_WHAT THE TASK ASKS_
In the text on ethylene-α-olefin elastomers below, what range of carbon atoms does one embodiment give for the α-olefin?

_EXTRACTED TEXT_
________
The ethylene-α-olefin elastomer of the component (B) may be an ethylene-α-olefin copolymer, an ethylene-α-olefin-non-conjugated diene copolymer, or a mixture thereof. Examples of the α-olefin include propylene, 1-butene, 2-methylpropylene, 1-pentene, 3-methyl-1-butene, 1-hexene, 4-methyl-1-pentene and 1-octene. In some embodiments, the α-olefin having 3 to 10 carbon atoms may be used. In some embodiments, propylene may be used. In some embodiments, 1-butene may be used. In some embodiments, 1-hexene may be used. In some embodiments, 1-octene may be used. The α-olefin may be used alone or in combination of two or more of them.
Examples of the non-conjugated diene include chain non-conjugated dienes such as 1,4-hexadiene, 1,6-octadiene, 2-methyl-1,5-hexadiene, 6-methyl-1,5-heptadiene, and 7-methyl-1,6-octadiene; cyclic non-conjugated dienes such as cyclohexadiene, dicyclopentadiene, methyltetrahydroindene, 5-vinylnorbornene, 5-ethylidene-2-norbornene, 5-methylene-2-norbornene, 5-isopropylidene-2-norbornene, and 6-chloromethyl-5-isopropenyl-2-norbornene. In some embodiments, 5-ethylidene-2-norbornene may be used. In some embodiments, dicyclopentadiene may be used.
________
_DATA SEGMENT_
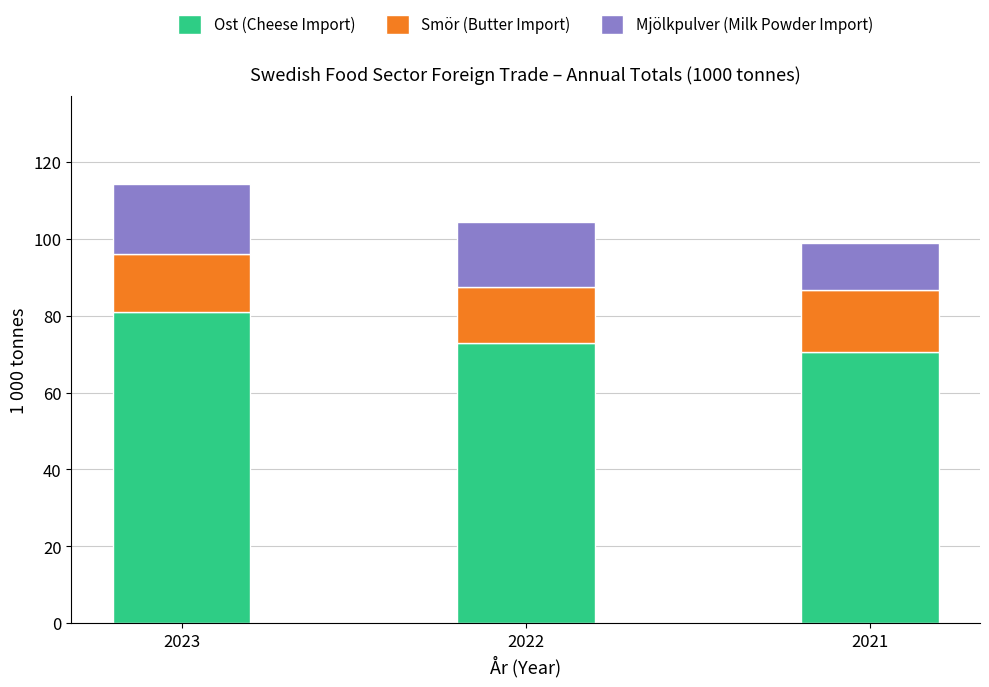

Reading left to right, what are the values for Ost (Cheese Import)?

2023=80.9	2022=73.0	2021=70.5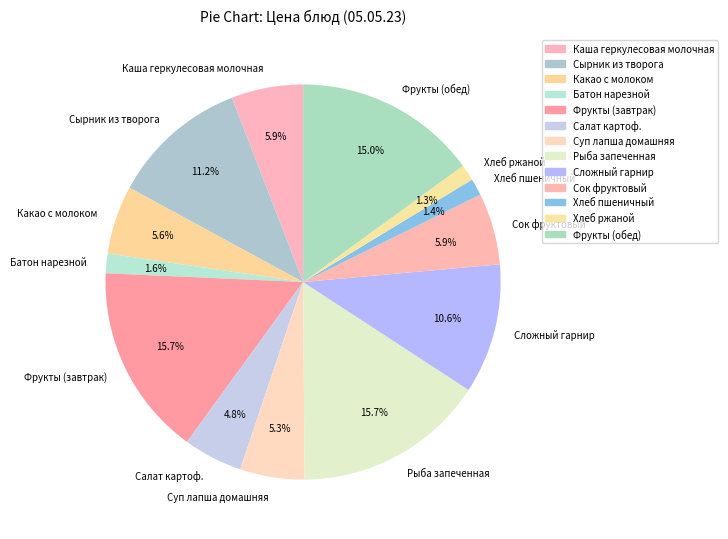

Does any single category account for the majority?

No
________
_TASK ANSWER_
3 to 10 carbon atoms